Parallel Computing and Computer Clusters/Overview
Overview of the subject matter
As mentioned in the Introduction, both parallel computing and computing clusters have a heavy overlap in their subject matter.
Parallel computing is an ambiguous term covering two distinct areas of computing: designing single machines with many processors (hardware parallel computing) and designing software to split complex scenarios into manageable chunks (software parallel computing).
A parallel computer is one which has been designed and houses multiple MPUs each of which can work independently of its peers. Many modern PCs are capable of housing two CPUs and an individual CPU can house multiple cores each of which can work independently of the others - both are examples of a computer which can perform multiple tasks in parallel. Note that a single-CPU, single-core machine running a multi-tasking operating system (such as MS Windows or one of the various flavours of Unix/Linux) is not running in parallel but is instead running many small chunks of tasks serially: the software is parallelised but the hardware is not.
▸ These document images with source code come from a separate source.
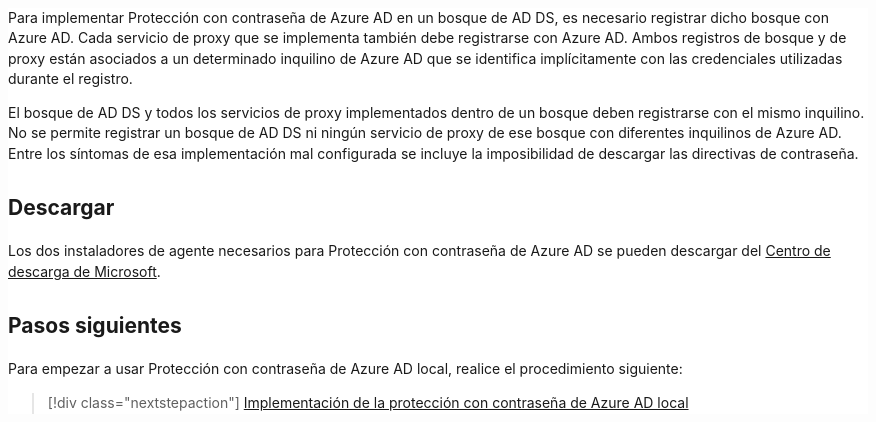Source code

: Para implementar Protección con contraseña de Azure AD en un bosque de AD DS, es necesario registrar dicho bosque con Azure AD. Cada servicio de proxy que se implementa también debe registrarse con Azure AD. Ambos registros de bosque y de proxy están asociados a un determinado inquilino de Azure AD que se identifica implícitamente con las credenciales utilizadas durante el registro.

El bosque de AD DS y todos los servicios de proxy implementados dentro de un bosque deben registrarse con el mismo inquilino. No se permite registrar un bosque de AD DS ni ningún servicio de proxy de ese bosque con diferentes inquilinos de Azure AD. Entre los síntomas de esa implementación mal configurada se incluye la imposibilidad de descargar las directivas de contraseña.

## <a name="download"></a>Descargar

Los dos instaladores de agente necesarios para Protección con contraseña de Azure AD se pueden descargar del [Centro de descarga de Microsoft](https://www.microsoft.com/download/details.aspx?id=57071).

## <a name="next-steps"></a>Pasos siguientes

Para empezar a usar Protección con contraseña de Azure AD local, realice el procedimiento siguiente:

> [!div class="nextstepaction"]
> [Implementación de la protección con contraseña de Azure AD local](howto-password-ban-bad-on-premises-deploy.md)
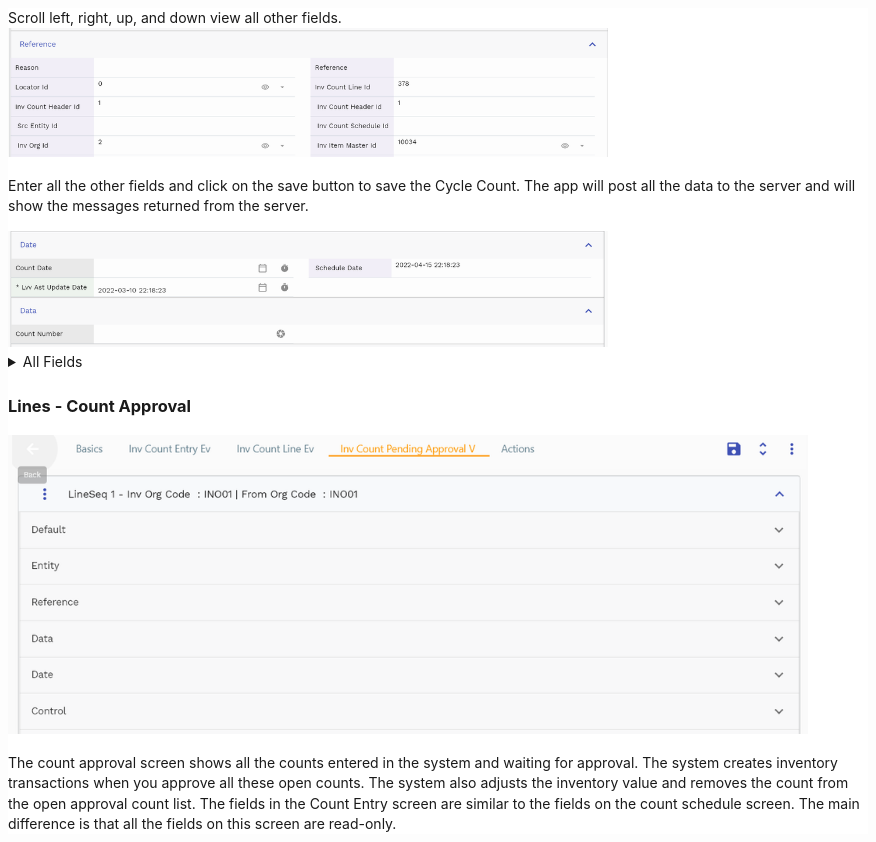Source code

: 

Scroll left, right, up, and down view all other fields.
<img src="/images/modules/inv/control/count/count_08e.PNG" width="600"/>


Enter all the other fields and click on the save button to save the Cycle Count. The app will post all the data to the server and will show the messages returned from the server.

<img src="/images/modules/inv/control/count/count_08f.PNG" width="600"/>


<details><summary>All Fields</summary></details>



### Lines - Count Approval
<img src="/images/modules/inv/control/count/count_10a.PNG" width="800"/>

The count approval screen shows all the counts entered in the system and waiting for approval. The system creates inventory transactions when you approve all these open counts. The system also adjusts the inventory value and removes the count from the open approval count list.
The fields in the Count Entry screen are similar to the fields on the count schedule screen. The main difference is that all the fields on this screen are read-only.
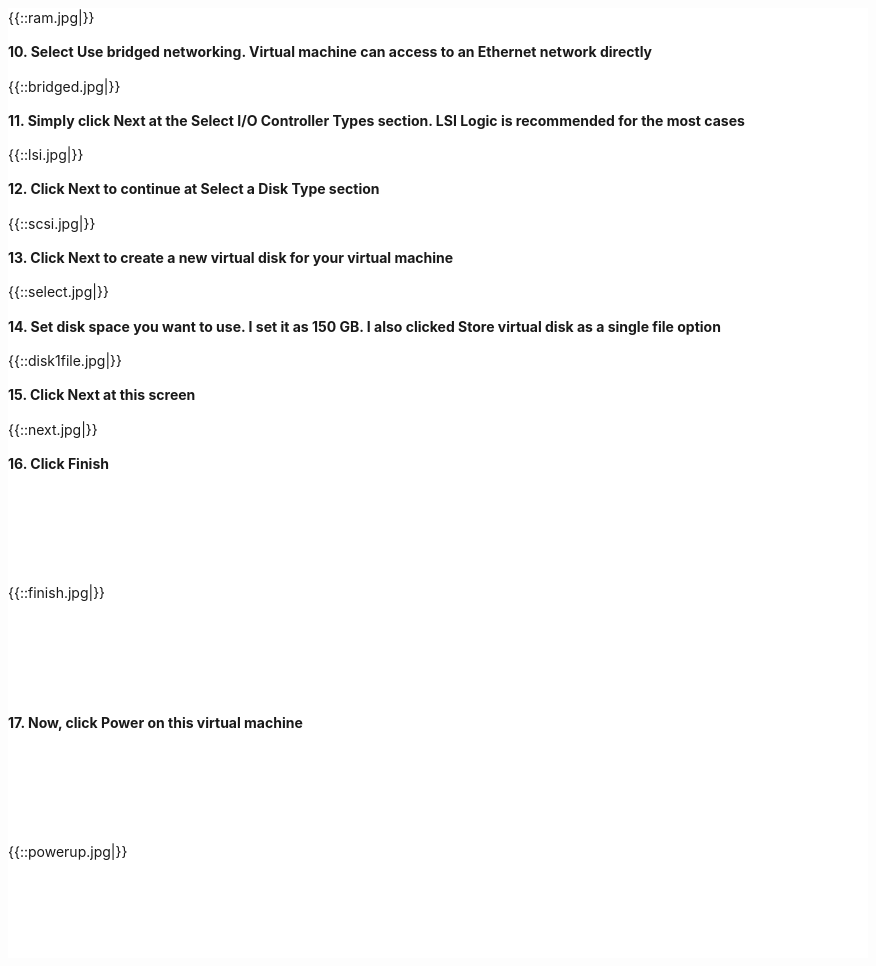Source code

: {{::ram.jpg|}}

**10. Select Use bridged networking. Virtual machine can access to an Ethernet network directly**

{{::bridged.jpg|}}

**11. Simply click Next at the Select I/O Controller Types section. LSI Logic is recommended for the most cases**

{{::lsi.jpg|}}

**12. Click Next to continue at Select a Disk Type section**

{{::scsi.jpg|}}

**13. Click Next to create a new virtual disk for your virtual machine**

{{::select.jpg|}}

**14. Set disk space you want to use. I set it as 150 GB. I also clicked Store virtual disk as a single file option**

{{::disk1file.jpg|}}

**15. Click Next at this screen**

{{::next.jpg|}}

**16. Click Finish**


<html>
<br><br><br><br>
</html>



{{::finish.jpg|}}




<html>
<br><br><br><br>
</html>




**17. Now, click Power on this virtual machine**


<html>
<br><br><br><br>
</html>


{{::powerup.jpg|}}



<html>
<br><br><br><br>
</html>


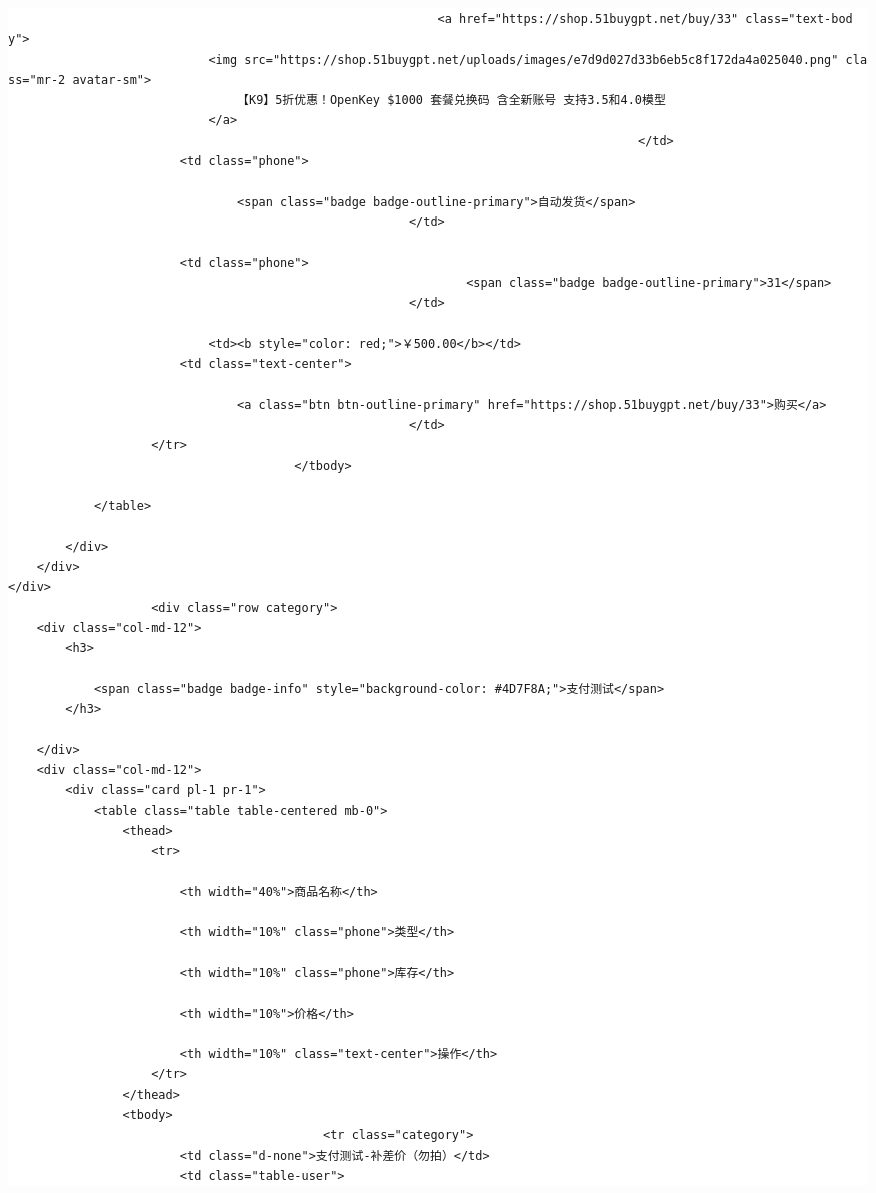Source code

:                                                                 <a href="https://shop.51buygpt.net/buy/33" class="text-body">
                                <img src="https://shop.51buygpt.net/uploads/images/e7d9d027d33b6eb5c8f172da4a025040.png" class="mr-2 avatar-sm">
                                    【K9】5折优惠！OpenKey $1000 套餐兑换码 含全新账号 支持3.5和4.0模型
                                </a>
                                                                                            </td>
                            <td class="phone">
                                                                    
                                    <span class="badge badge-outline-primary">自动发货</span>
                                                            </td>
                            
                            <td class="phone">
                                                                    <span class="badge badge-outline-primary">31</span>
                                                            </td>
                            
                                <td><b style="color: red;">￥500.00</b></td>
                            <td class="text-center">
                                                                    
                                    <a class="btn btn-outline-primary" href="https://shop.51buygpt.net/buy/33">购买</a>
                                                            </td>
                        </tr>
                                            </tbody>
                    
                </table>
               
            </div>
        </div>
    </div>
                        <div class="row category">
        <div class="col-md-12">
            <h3>
                
                <span class="badge badge-info" style="background-color: #4D7F8A;">支付测试</span>
            </h3>
            
        </div>
        <div class="col-md-12">
            <div class="card pl-1 pr-1">
                <table class="table table-centered mb-0">
                    <thead>
                        <tr>
                            
                            <th width="40%">商品名称</th>
                            
                            <th width="10%" class="phone">类型</th>
                            
                            <th width="10%" class="phone">库存</th>
                            
                            <th width="10%">价格</th>
                            
                            <th width="10%" class="text-center">操作</th>
                        </tr>
                    </thead>
                    <tbody>
                                                <tr class="category">
                            <td class="d-none">支付测试-补差价（勿拍）</td>
                            <td class="table-user">
                                
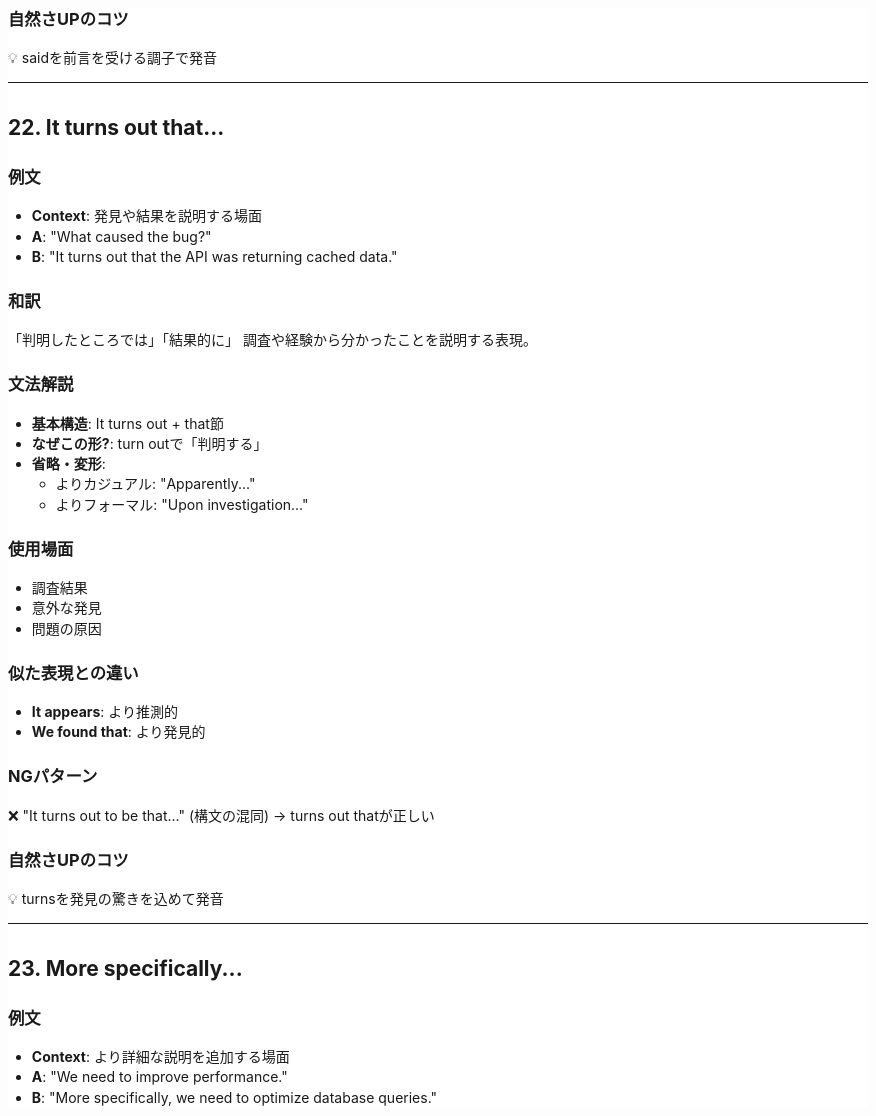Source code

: ### 自然さUPのコツ
💡 saidを前言を受ける調子で発音

---

## 22. It turns out that...

### 例文
- **Context**: 発見や結果を説明する場面
- **A**: "What caused the bug?"
- **B**: "It turns out that the API was returning cached data."

### 和訳
「判明したところでは」「結果的に」
調査や経験から分かったことを説明する表現。

### 文法解説
- **基本構造**: It turns out + that節
- **なぜこの形?**: turn outで「判明する」
- **省略・変形**:
  - よりカジュアル: "Apparently..."
  - よりフォーマル: "Upon investigation..."

### 使用場面
- 調査結果
- 意外な発見
- 問題の原因

### 似た表現との違い
- **It appears**: より推測的
- **We found that**: より発見的

### NGパターン
❌ "It turns out to be that..." (構文の混同)
→ turns out thatが正しい

### 自然さUPのコツ
💡 turnsを発見の驚きを込めて発音

---

## 23. More specifically...

### 例文
- **Context**: より詳細な説明を追加する場面
- **A**: "We need to improve performance."
- **B**: "More specifically, we need to optimize database queries."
When designing software to work on a large data set it is often possible to split the data set into multiple smaller subsets without affecting the goal of the work as a whole. For example, to retrieve all of the static web pages on an individual server, it is possible to retrieve each one individually without affecting the end result and the chunks of the data set can therefore be performed in parallel. Once the data has been successfully determined to be split then the software can be designed in a way to allow individual CPUs to work on the smaller chunks & thus many CPUs can work in parallel on many different chunks.
Computer clusters are a network made up of multiple individual machines to work towards or provide a common theme or aim. For example, a simple search engine could be comprised of a pair of machines: one machine to retrieve and index the data and one machine to provide a front end for people to access the indexes. In this manner, the cluster is formed of multiple different tasks, but are seen to be a single entity by those utilising the cluster.
Many clusters are set up to work towards the same common goal, working on similar data sets in similar manners. In this form of scenario the cluster is computing in parallel and thus the divide between Parallel Computing and Computer Clusters becomes unclear.